TASK STATEMENT | Among the records that follow, set down only the lines from the one containing "index tip: (89, 348)" to the one containing "ring dip: (178, 254)", both included, exactly.

EXCERPTED RECORDS |
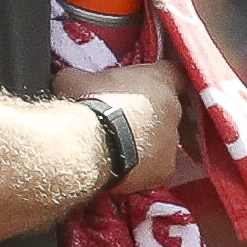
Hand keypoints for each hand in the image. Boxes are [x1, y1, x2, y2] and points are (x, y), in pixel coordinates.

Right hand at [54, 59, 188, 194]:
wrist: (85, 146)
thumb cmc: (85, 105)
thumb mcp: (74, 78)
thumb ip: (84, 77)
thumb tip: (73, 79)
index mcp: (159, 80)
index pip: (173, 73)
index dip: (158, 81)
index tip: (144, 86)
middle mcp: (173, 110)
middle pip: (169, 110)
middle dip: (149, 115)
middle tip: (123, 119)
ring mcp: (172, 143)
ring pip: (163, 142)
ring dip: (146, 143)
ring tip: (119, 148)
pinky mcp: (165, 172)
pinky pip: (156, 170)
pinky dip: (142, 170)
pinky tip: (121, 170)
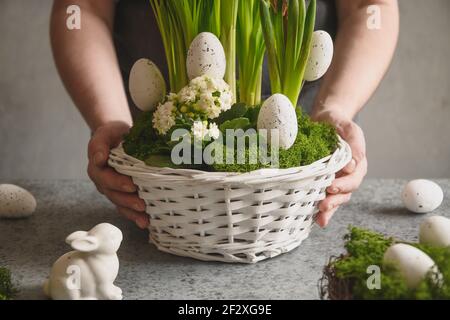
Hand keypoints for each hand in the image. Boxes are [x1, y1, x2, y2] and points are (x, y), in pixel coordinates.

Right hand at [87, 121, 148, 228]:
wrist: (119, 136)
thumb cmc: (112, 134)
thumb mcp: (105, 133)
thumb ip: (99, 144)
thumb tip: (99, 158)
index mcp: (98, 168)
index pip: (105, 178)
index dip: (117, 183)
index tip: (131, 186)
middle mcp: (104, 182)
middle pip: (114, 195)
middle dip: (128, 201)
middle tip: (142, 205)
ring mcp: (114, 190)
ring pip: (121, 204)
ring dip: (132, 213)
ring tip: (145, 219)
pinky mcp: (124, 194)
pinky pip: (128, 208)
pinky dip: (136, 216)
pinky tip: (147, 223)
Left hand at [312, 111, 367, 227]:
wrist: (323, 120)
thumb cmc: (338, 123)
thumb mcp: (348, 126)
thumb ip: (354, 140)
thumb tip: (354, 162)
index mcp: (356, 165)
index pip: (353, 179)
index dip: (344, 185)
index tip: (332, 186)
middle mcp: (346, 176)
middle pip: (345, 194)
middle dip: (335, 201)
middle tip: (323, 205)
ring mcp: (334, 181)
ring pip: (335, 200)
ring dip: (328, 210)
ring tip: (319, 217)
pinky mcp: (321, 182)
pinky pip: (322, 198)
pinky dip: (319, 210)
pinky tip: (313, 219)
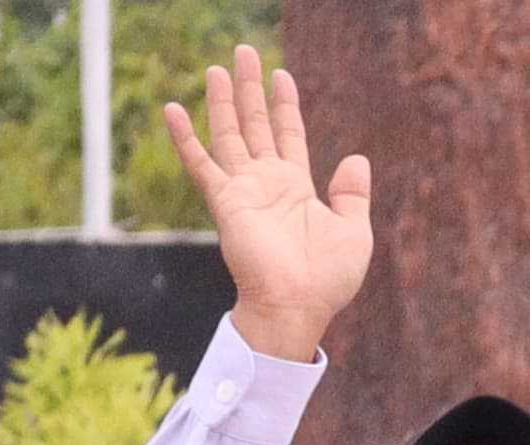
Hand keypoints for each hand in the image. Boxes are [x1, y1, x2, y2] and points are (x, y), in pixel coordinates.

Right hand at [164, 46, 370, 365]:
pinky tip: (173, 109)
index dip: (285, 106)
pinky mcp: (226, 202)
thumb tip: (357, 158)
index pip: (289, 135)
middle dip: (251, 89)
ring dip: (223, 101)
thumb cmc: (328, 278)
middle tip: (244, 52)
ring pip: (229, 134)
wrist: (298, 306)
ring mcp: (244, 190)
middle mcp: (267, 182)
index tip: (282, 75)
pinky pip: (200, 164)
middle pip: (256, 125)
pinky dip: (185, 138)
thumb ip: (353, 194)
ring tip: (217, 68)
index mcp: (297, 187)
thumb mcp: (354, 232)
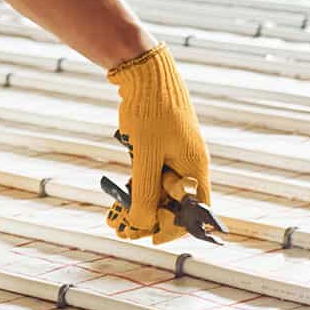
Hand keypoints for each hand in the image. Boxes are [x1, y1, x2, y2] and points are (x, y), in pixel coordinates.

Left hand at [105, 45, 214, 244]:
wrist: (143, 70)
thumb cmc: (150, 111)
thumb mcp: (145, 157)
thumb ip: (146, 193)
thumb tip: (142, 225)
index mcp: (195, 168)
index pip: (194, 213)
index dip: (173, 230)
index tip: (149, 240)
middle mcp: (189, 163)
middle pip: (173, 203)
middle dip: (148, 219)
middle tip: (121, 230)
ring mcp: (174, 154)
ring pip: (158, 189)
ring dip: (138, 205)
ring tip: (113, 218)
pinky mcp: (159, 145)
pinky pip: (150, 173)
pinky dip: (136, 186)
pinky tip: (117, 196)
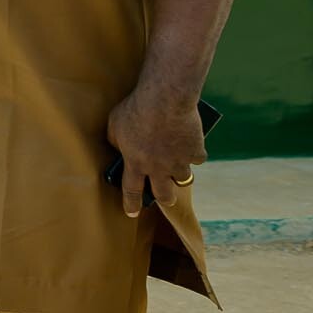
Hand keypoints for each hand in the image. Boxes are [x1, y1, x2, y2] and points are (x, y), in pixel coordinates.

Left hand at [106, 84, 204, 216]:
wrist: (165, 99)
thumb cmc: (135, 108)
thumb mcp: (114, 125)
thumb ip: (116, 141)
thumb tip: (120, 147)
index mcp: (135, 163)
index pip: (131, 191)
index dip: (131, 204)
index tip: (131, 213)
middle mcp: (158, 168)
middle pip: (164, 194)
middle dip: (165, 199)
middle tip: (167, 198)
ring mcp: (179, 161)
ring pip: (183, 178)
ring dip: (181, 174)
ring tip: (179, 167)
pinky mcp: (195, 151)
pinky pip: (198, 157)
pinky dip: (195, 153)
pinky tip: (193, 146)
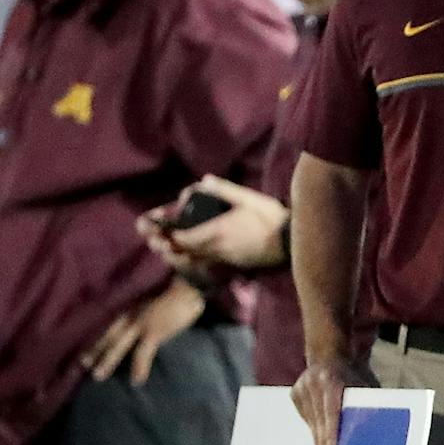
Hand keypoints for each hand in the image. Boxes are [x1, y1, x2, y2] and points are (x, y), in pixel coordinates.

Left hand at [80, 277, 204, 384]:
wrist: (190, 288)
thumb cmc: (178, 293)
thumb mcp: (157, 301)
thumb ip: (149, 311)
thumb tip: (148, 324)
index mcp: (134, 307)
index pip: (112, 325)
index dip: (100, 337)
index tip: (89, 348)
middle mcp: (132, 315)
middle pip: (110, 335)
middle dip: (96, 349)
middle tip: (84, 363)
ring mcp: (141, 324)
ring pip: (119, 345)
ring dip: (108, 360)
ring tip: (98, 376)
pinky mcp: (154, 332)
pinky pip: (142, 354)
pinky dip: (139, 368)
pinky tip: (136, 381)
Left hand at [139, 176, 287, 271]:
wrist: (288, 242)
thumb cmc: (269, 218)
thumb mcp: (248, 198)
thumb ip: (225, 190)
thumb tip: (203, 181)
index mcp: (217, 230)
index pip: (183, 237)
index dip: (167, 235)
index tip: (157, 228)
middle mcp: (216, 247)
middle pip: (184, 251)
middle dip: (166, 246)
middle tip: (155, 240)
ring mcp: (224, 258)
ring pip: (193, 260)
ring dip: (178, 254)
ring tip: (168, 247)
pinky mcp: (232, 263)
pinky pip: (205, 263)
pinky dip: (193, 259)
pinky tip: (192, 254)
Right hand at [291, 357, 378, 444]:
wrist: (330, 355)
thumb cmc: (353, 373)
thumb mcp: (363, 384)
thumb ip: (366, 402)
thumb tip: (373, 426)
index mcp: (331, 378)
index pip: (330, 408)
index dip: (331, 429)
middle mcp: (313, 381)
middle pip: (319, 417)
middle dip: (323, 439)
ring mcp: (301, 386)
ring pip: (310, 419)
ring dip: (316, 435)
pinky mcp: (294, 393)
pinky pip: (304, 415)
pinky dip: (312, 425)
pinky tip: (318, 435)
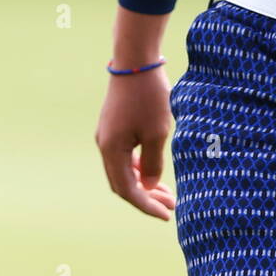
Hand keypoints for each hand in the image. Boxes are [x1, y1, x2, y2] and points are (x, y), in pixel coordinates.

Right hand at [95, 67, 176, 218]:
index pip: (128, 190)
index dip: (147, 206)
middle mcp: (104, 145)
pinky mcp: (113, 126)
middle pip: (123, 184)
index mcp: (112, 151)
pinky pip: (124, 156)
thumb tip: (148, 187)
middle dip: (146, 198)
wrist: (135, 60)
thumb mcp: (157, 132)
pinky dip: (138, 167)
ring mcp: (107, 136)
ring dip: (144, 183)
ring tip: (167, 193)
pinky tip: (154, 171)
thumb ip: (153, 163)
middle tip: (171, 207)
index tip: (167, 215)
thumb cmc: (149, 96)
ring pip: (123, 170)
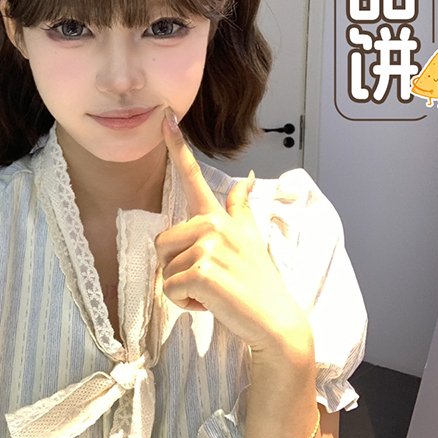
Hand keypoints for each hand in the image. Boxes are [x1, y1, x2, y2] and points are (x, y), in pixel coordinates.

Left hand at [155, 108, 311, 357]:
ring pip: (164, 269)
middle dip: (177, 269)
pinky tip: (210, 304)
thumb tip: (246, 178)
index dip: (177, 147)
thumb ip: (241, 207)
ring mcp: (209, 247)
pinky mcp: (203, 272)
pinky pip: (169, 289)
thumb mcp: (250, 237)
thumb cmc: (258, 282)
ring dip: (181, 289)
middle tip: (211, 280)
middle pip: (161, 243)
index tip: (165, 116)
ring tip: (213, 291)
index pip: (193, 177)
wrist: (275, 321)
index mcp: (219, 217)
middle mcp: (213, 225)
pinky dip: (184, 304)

---

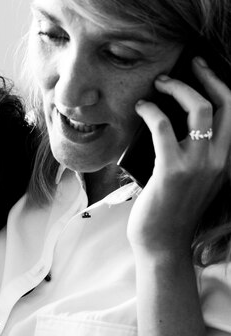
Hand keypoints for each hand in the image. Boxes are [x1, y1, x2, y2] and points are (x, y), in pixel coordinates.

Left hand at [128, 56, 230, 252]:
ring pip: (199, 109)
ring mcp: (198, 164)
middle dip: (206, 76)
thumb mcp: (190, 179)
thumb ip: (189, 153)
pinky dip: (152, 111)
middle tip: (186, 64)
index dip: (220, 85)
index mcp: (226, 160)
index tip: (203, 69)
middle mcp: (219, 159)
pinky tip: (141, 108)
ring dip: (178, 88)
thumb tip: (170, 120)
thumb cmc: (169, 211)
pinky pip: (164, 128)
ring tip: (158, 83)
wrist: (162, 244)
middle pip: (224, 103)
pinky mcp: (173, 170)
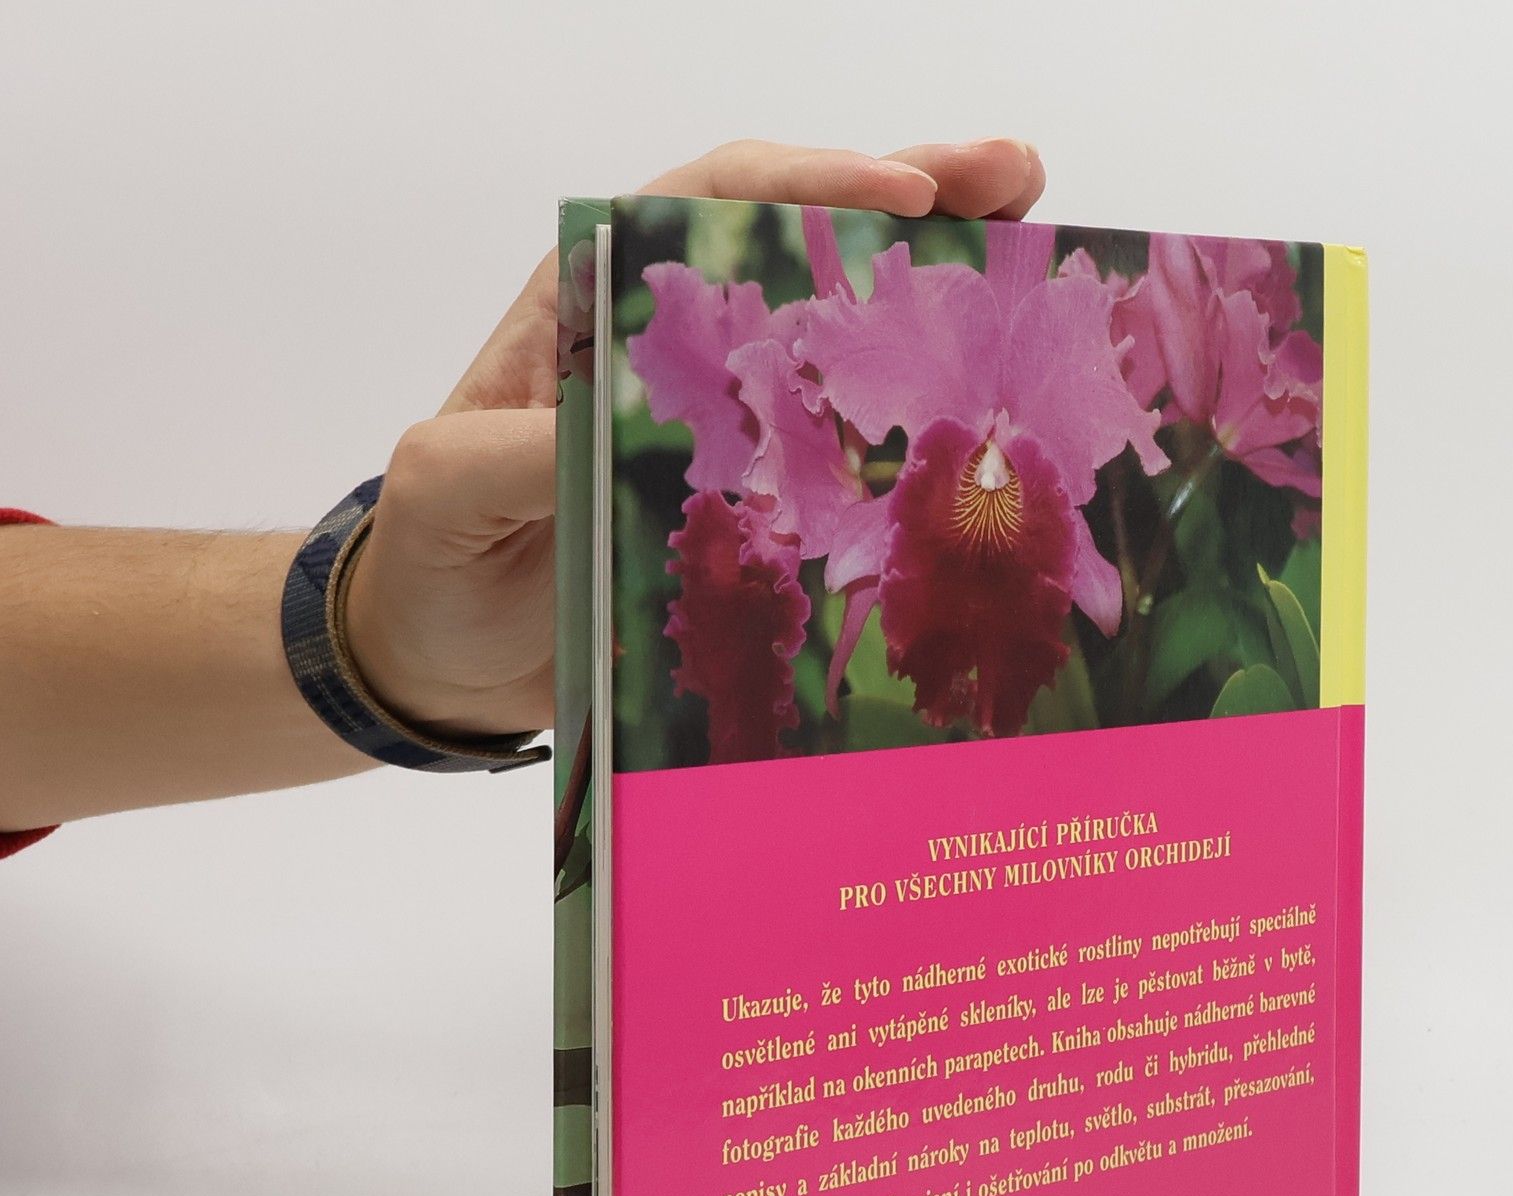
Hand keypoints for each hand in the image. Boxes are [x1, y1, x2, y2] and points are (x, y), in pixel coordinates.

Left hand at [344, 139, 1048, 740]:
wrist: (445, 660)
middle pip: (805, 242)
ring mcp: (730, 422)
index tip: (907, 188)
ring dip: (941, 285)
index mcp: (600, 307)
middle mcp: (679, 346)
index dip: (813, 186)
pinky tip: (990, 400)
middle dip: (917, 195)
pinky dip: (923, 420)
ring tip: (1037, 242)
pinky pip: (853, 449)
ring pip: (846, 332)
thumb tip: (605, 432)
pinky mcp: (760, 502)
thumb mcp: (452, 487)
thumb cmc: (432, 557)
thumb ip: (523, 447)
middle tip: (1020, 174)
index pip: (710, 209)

...

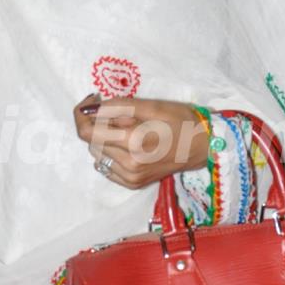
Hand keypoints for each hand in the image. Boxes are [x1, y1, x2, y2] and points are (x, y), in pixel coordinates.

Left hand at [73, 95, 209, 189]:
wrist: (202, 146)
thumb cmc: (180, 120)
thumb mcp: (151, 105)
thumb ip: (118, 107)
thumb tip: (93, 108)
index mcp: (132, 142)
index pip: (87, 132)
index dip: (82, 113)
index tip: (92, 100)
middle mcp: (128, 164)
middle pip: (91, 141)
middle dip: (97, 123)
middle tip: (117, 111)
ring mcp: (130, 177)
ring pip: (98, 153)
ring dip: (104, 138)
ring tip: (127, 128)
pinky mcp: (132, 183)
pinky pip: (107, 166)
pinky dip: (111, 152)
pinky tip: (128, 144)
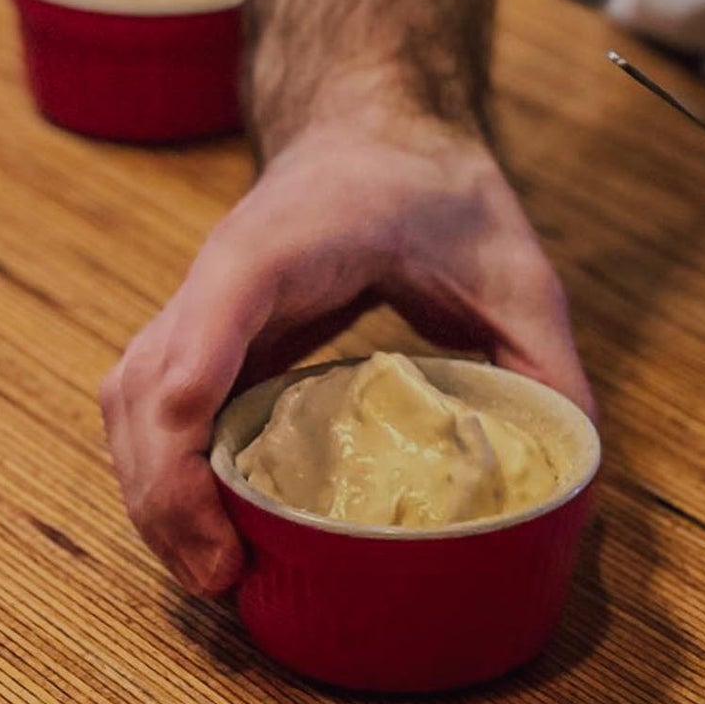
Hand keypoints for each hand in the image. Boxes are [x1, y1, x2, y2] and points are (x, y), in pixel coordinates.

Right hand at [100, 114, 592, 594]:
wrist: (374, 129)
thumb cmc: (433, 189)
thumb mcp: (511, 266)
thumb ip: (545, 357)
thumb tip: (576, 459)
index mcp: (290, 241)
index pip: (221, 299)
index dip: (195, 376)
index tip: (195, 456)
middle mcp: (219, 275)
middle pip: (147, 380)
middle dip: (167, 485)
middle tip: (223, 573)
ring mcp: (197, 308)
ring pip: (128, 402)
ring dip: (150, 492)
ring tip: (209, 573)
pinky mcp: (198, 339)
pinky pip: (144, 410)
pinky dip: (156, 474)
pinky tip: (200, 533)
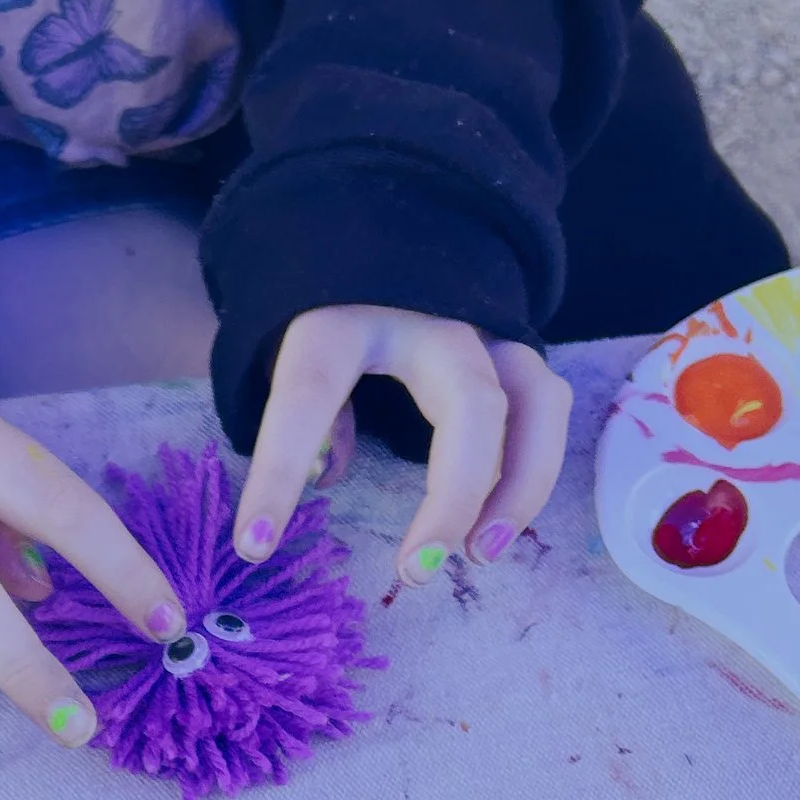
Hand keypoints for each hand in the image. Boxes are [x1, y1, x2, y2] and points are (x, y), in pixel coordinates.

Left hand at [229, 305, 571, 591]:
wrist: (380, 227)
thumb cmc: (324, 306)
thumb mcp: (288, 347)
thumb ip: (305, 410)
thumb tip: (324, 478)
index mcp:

YOUR SOLUTION |
index tip: (89, 348)
middle mcp: (132, 315)
middle pip: (110, 335)
middle dip: (96, 349)
middle tip: (84, 363)
ring mcp: (141, 324)
ring pip: (119, 345)
ring dip: (108, 360)
ring tip: (98, 376)
pinky mcp: (154, 332)
pinky pip: (142, 354)
pinky dip: (139, 368)
pinky tip: (136, 381)
Left hand at [139, 176, 287, 271]:
wrist: (288, 242)
thumb cmc: (269, 218)
thumb mcp: (248, 198)
thumb ip: (225, 190)
thumb tip: (203, 181)
index mcp: (217, 230)
index pip: (183, 237)
index dip: (167, 235)
index tip: (157, 228)
middle mcp: (216, 247)
middle pip: (184, 251)
middle dip: (166, 246)
middle tip: (155, 240)
ring mcp: (224, 258)
ring pip: (193, 260)
ring dip: (178, 254)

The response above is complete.